The sentence -- which was far less than the 10 years the judge could have meted out -- came after a tearful and moving statement of remorse from Biechele, who told the packed courtroom that "I would do anything to undo what happened that night...I'm so sorry for what I have done."
Judge Darigan's relative lenience came in a case with virtually no precedent; the charge against Biechele was "misdemeanor manslaughter," which is when a petty crime (in this case, lighting fireworks without a permit) causes someone's death.
"This court is most acutely aware that there is no sentence which could be imposed today...which could possibly reflect the value of the lives lost," noted Darigan, before he imposed the sentence. "Any attempt by me here today or others to correlate any sentence imposed today with the value of these lives...would be a dishonor to the memory of the victims of this tragedy."

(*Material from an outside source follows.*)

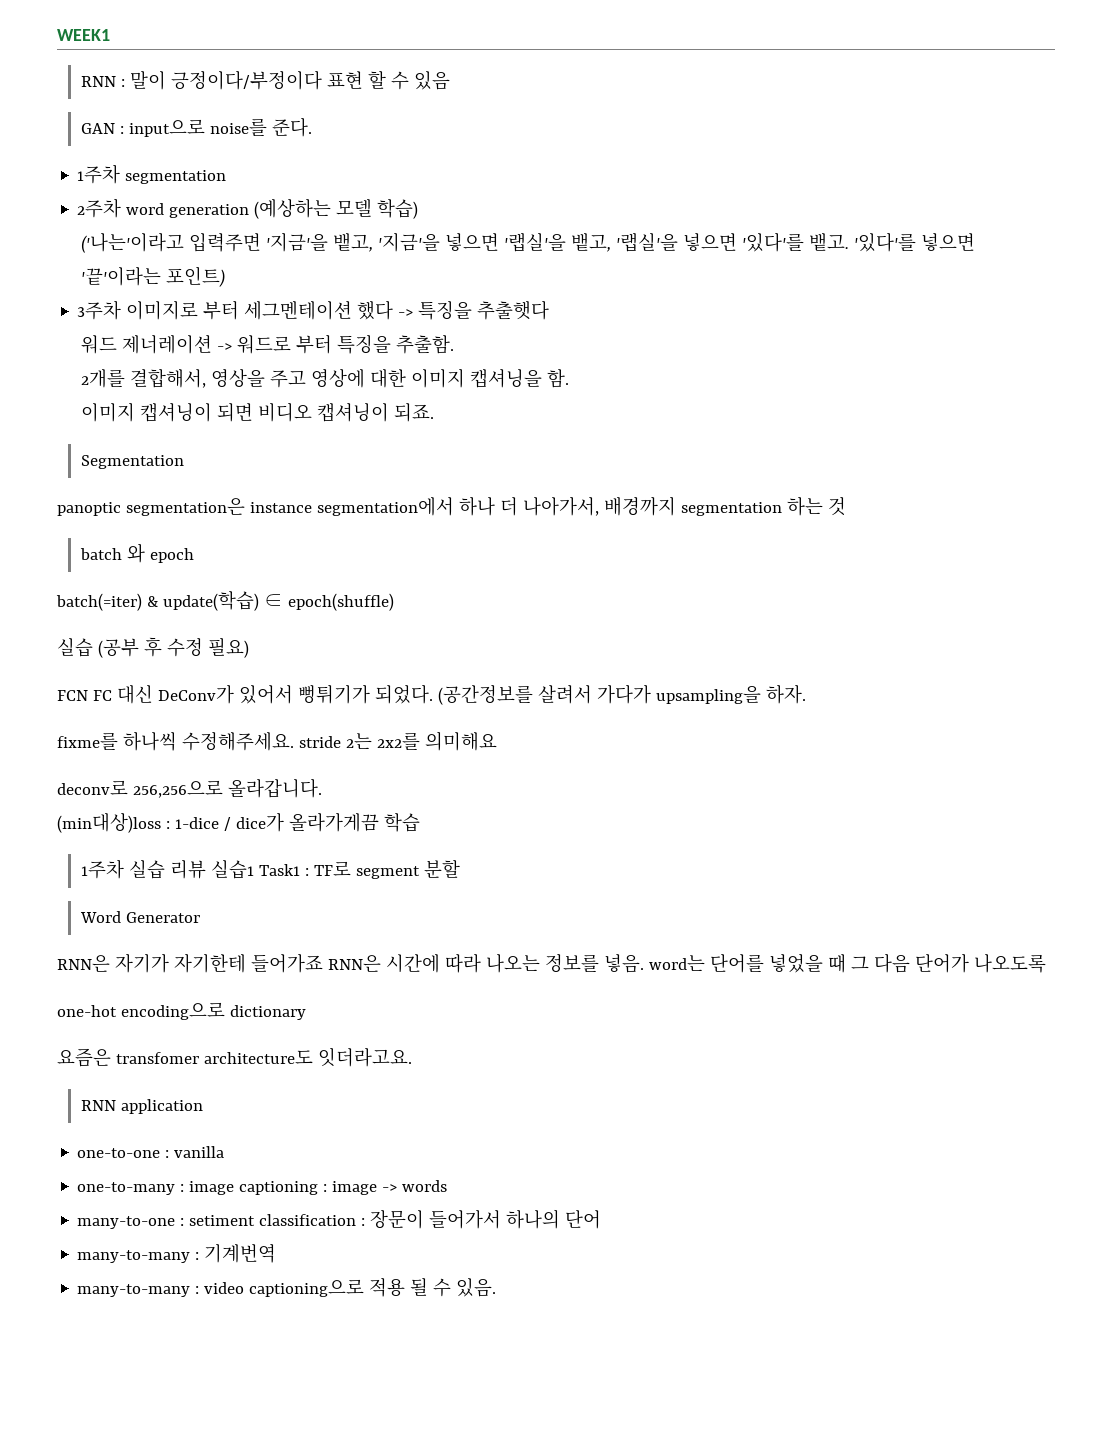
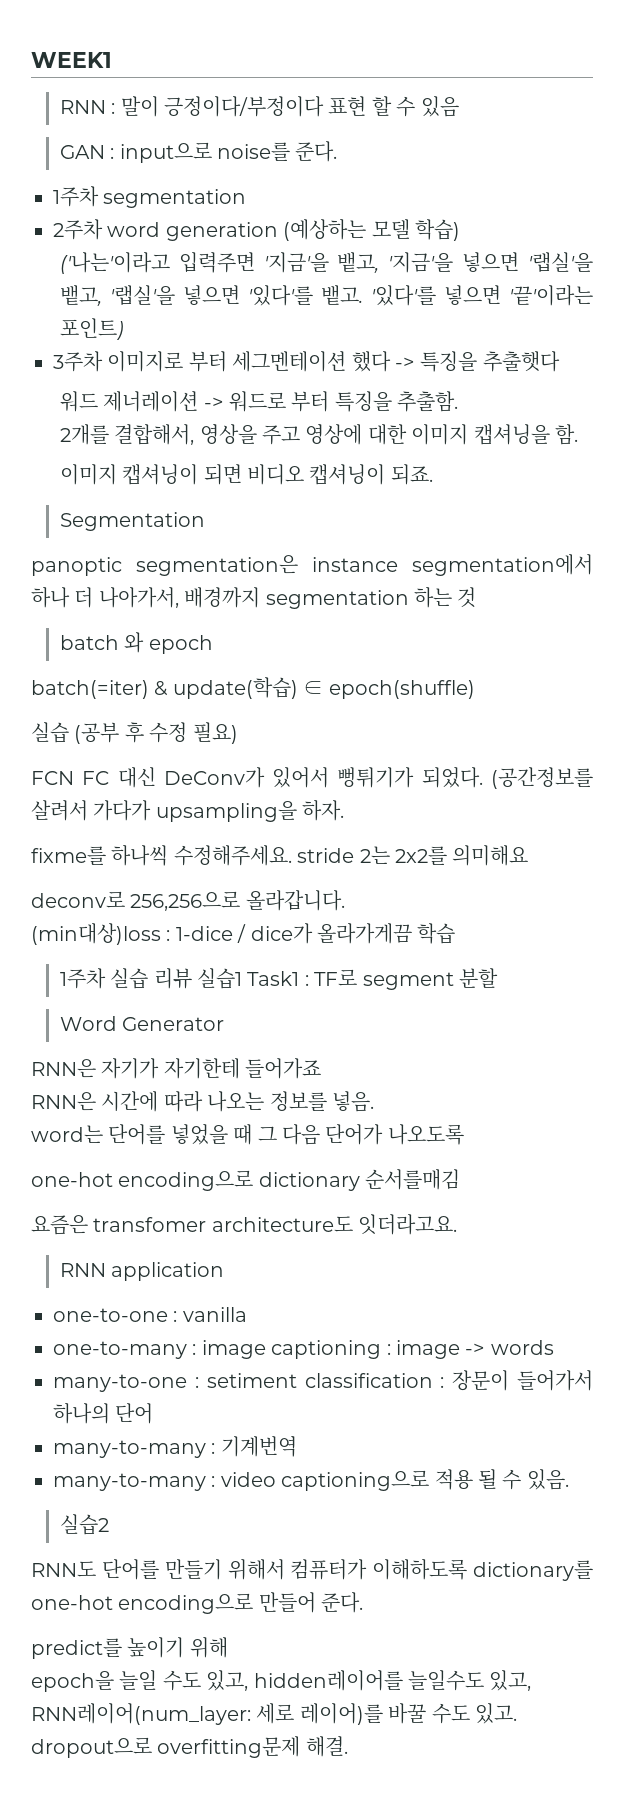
(323, 963) none -> (322, 1068) //
(644, 963) none -> (374, 1101) //
(306, 1012) none -> [365,1169,461,1190] 순서를매김
(497, 1287) none -> [59,1514,109,1535] [31,1559,593,1581] [31,1592,364,1614] [31,1637,228,1659] [31,1670,532,1692] [31,1703,517,1725] [31,1736,348,1758] // 실습2 // RNN도 단어를 만들기 위해서 컴퓨터가 이해하도록 dictionary를 one-hot encoding으로 만들어 준다. // predict를 높이기 위해 // epoch을 늘일 수도 있고, hidden레이어를 늘일수도 있고, RNN레이어(num_layer: 세로 레이어)를 바꿀 수도 있고. dropout으로 overfitting문제 해결.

Judge Darigan is a wise man, and he did something unusual in delivering the verdict -- he admitted that the justice system was unequal to the task of punishment or even of giving partial comfort to those hurt in the tragedy. He quoted the Greek poet Aeschylus when he said that wisdom will ultimately come to the families of victims "through the awful grace of God," not through any act of law.
Which brings us to the case of Jon Dilley, who was convicted Wednesday in a Portland courtroom of manslaughter, not murder, for shooting his wife and mother to death in 2004. The defense claimed that Dilley's psychological state at the time of the killings rendered him virtually incapable of intent in the act he was committing; it was a complex defense that clearly gave the jury pause.
They deliberated for more than eight hours over two days and two women on the panel appeared to be crying when they delivered the verdict.
The jury's conclusion satisfied neither the defense nor the prosecution, and it is likely the case will face numerous appeals. But we are left with a singular impression from this and the two other trials of note this week: That justice is not about comforting us.
It is not about pat answers and perfect sentences. When people are killed, the truth is that there is no sentence that can bring them back, nor is there true justice for those who are left behind.
What we can take satisfaction in is that we have a system that requires us to behave honorably even when dealing with thieves and murderers, in which we respect the rights of individuals and the requirements of due process.
In the end, the legal system is less about what it produces, than how it is done. And in all three cases, from Virginia to Rhode Island to Maine, we did the best we could do.